I do not have yet a timetable for how long that's going to take. What I know is I'm not going to make — I'm not going to allow Al Qaida or bin Laden to operate with impunity, planning attacks on the U.S. homeland.
All right. Helene Cooper. Where's Helene? There you are.
QUESTION: Thank you, sir. I wanted to ask you, on the next bank bailout, are you going to impose a requirement that the financial institutions use this money to loosen up credit and make new lending? And if not, how do you make the case to the American people that this bailout will work when the last one didn't?
OBAMA: Again, Helene — and I'm trying to avoid pre-empting my secretary of the treasury. I want all of you to show up at his press conference, as well. He's going to be terrific.
But this relates to Jake's earlier question. One of my bottom lines is whether or not credit is flowing to the people who need it. Is it flowing to banks — excuse me. Is it flowing to businesses, large and small? Is it flowing to consumers? Are they able to operate in ways that translate into jobs and economic growth on Main Street?
And the package that we've put together is designed to help do that. And beyond that, I'm going to make sure that Tim gets his moment in the sun tomorrow.
All right. Major Garrett, where's Major?
QUESTION: Mr. President, at a speech Friday that many of us covered, Vice President Biden said the following thing about a conversation the two of you had in the Oval Office about a subject he didn't disclose: "If we do everything right, if we do it with absolute certainty, if we stand up there and we really make the tough decisions, there's still a 30 percent chance we're going to get it wrong."
Since the vice president brought it up, can you tell the American people, sir, what you were talking about? And if not, can you at least reassure them it wasn't the stimulus bill or the bank rescue plan and if, in general, you agree with that ratio of success, 30 percent failure, 70 percent success?

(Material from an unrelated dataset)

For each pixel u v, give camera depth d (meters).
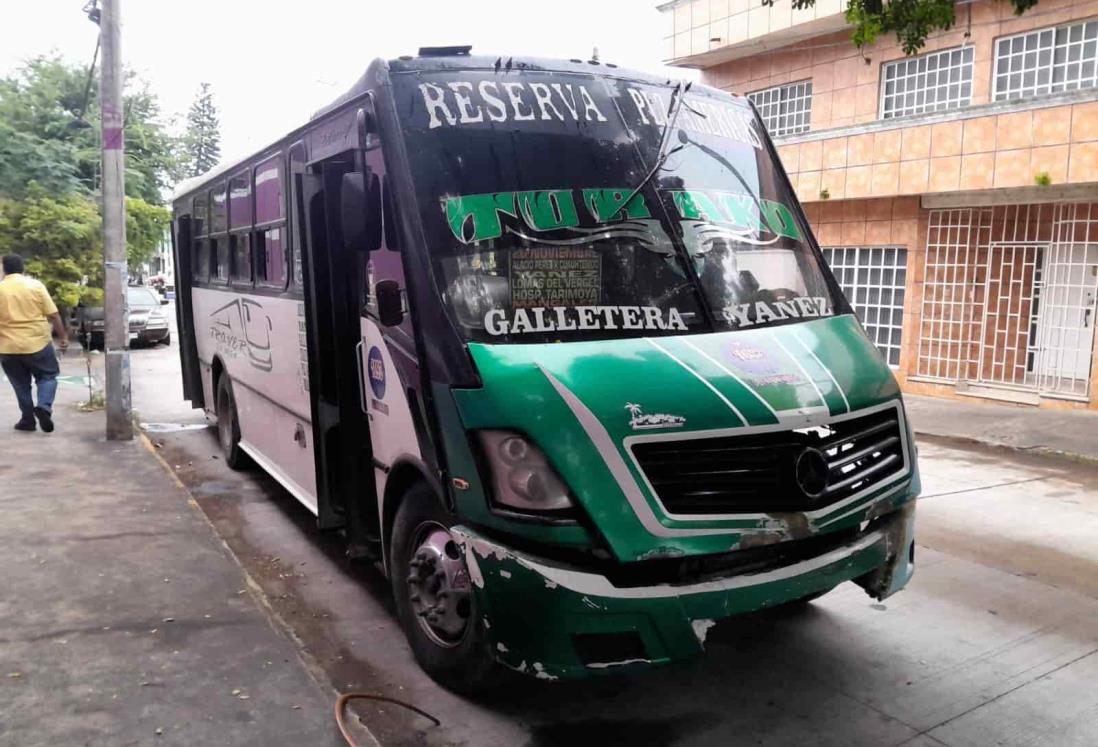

OBAMA: You know, I don't remember exactly what Joe was referring to ...
... not surprisingly. But let me try this out. I think what Joe may have been suggesting — although I wouldn't put numerical — I wouldn't ascribe any numerical percentage to any of this — is that, given the magnitude of the challenges that we have, any single thing that we do is going to be part of the solution, not all of the solution.
And as I said in my introductory remarks, not everything we do is going to work out exactly as we intended it to work out. You know, this is an unprecedented problem.
And, you know, when you talk to economists, there's some general sense of how we're going to move forward. There's some strong consensus about the need for a recovery package of a certain magnitude. There's a strong consensus that you shouldn't put all your eggs in one basket, all tax cuts or all investment, but that there should be a range of approaches.
But even if we do everything right on that, we've still got to deal with what we just talked about, the financial system, and making sure that banks are lending again. We're still going to have to deal with housing. We're still going to have to make sure that we've got a regulatory structure, a regulatory architecture for the financial system that prevents crises like this from occurring again.
Now, those are big, complicated tasks. So I don't know whether Joe was referring to that, but I used that as a launching point to make a general point about these issues.
OBAMA: I have no idea. I really don't.